Jam Tarts... finds The Bitter Tears treading the path of least resistance. If you were to attempt to classify them, you'd probably plump for country/folk, but there are so many genre elements that make an appearance, it seems little more than an arbitrary gesture to pigeon hole them.

Despite a dizzying array of instrumentation, what The Bitter Tears do so well, is keep it simple. The arrangements are pretty basic, which has to be applauded. They take these bare bones, and dress them with string sections, and parps of brass. More often than not they come up with something that at times borders on the magical.

With so many folk types using fragmented, nasty sounding chord progressions in an attempt to sound different these days, it's a relief to find a band that keep things straightforward.

When you start studying the lyrics, you find a band exploring the darker side of life with a keen wit and lashings of humour. Nothing seems to go right for the characters in their songs at all.

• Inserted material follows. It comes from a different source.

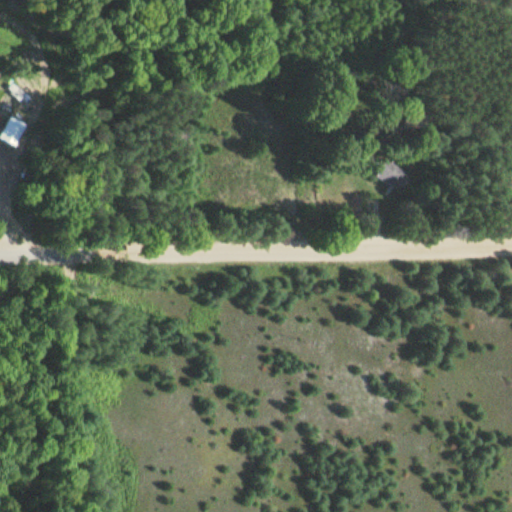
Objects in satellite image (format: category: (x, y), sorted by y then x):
building: (11, 130)
building: (389, 174)
road: (255, 248)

There's the psychotic farmer on the opening track Slay The Heart Of The Earth who loves his land, then hates it, and then picks a fight with the God that put it there. That such a perky little number should feature the idea of a farmer mocking up a barn to look like the nativity so that he can decapitate the three wise men would make little sense in any world other than that of The Bitter Tears (and perhaps Nick Cave's).

A further display of nihilism appears in The Love Letter which takes a marriage and forces it towards suicide. Finding a bleak culmination for each of their tales is a distinct quality of The Bitter Tears, but such an outlook rarely finds a home in their music, which, thanks to the addition of that brass and southern tinted strings is for the most part jaunty and uplifting.

Perhaps the best moment comes on The Companion, a song which has shot straight to the top of my favourite songs of the year so far. A tale of issues with Mother (desecration of a grave is the pay off - oh yes!), it's the single most creepy moment on the album. A sparse guitar creeps away behind the main vocal melody before hitting the explosion of the chorus.

It's a truly cathartic moment, and one that the band exploit to the fullest - Alan Scalpone's roar is spine tingling, and such is the directness of the song, it hits the target every time.

If there were any justice, to wheel out a hackneyed hacky cliche, The Bitter Tears would be one of the bands to watch this year.